If the behavior is restricted to kissing and hand holding, then I believe your instincts about it being just a phase are most likely to be correct. It is normal behavior for children this age to be curious about kissing and to be imitating adult or teen behavior. Behaviors like this can spread through groups of children like a new fashion trend, and fade just as quickly. If the other girls are egging her on, or if she finds that she can get lots of attention (both positive or negative), then the behavior is likely to persist until she loses interest in it.
I am relieved that you mentioned how careful you have been about exposing her to adult media. As you know, many young girls are exposed to television shows, advertisements and marketing that encourages them to try to be sexually attractive far too soon. You may notice when you go into trendy girl fashion stores that much of the clothing is more suitable for teens (or prostitutes!) and that these stores are even selling underwear that looks like lingerie. It is so hard to protect your daughter from absorbing these messages, even with all the precautions you have taken.
I would propose that you listen to the school's ideas about how to manage these behaviors and see if their plan makes sense to you. You do not have to agree with it if you believe they are planning to be too punitive. Keep in mind that attention and natural curiosity are most likely fueling these behaviors, so the consequences should be mild. It is not appropriate for anyone at school to shame her or give harsh punishments (missing recess for a week etc.). The best way to manage this is probably to make sure she and the boys involved are more closely supervised, particularly during times of the day like transitions, recess, locker time, or at the bus stop. If increased adult supervision does not discourage her, she may need simple consequences such as having to miss the remainder of recess after an incident occurs. Ideally, a staff member would pull her aside and quietly direct her to go to the guidance office or library for the remainder or recess or until she feels that she can follow the playground rules again.

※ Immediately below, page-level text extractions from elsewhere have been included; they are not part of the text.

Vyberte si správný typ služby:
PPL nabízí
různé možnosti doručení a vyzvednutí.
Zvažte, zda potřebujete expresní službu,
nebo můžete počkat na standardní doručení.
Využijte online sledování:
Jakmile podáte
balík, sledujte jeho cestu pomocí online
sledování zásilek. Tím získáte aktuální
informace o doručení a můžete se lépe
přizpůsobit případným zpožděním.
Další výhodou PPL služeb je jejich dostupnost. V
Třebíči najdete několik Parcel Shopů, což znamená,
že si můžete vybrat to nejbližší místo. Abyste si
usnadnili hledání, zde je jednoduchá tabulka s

At home, you can let her know that kissing is a very nice thing, but that there is a time and a place for everything. Let her know that there are lots of loving kisses between parents and children or sometimes between friends, but that boy-girl kissing is something for when she is much older. You can also talk with her about finding ways to play with boys that are ok, such as developing her soccer skills.
Finally, if the behavior persists despite everyone's best efforts, a psychologist can help. Your pediatrician should be able to provide a referral to an appropriate psychologist.
Disclaimer: This post was written for informational purposes only. It is never meant to replace face to face psychological or medical care. This post is not intended to create a patient-clinician relationship, nor to give or rule-out a diagnosis.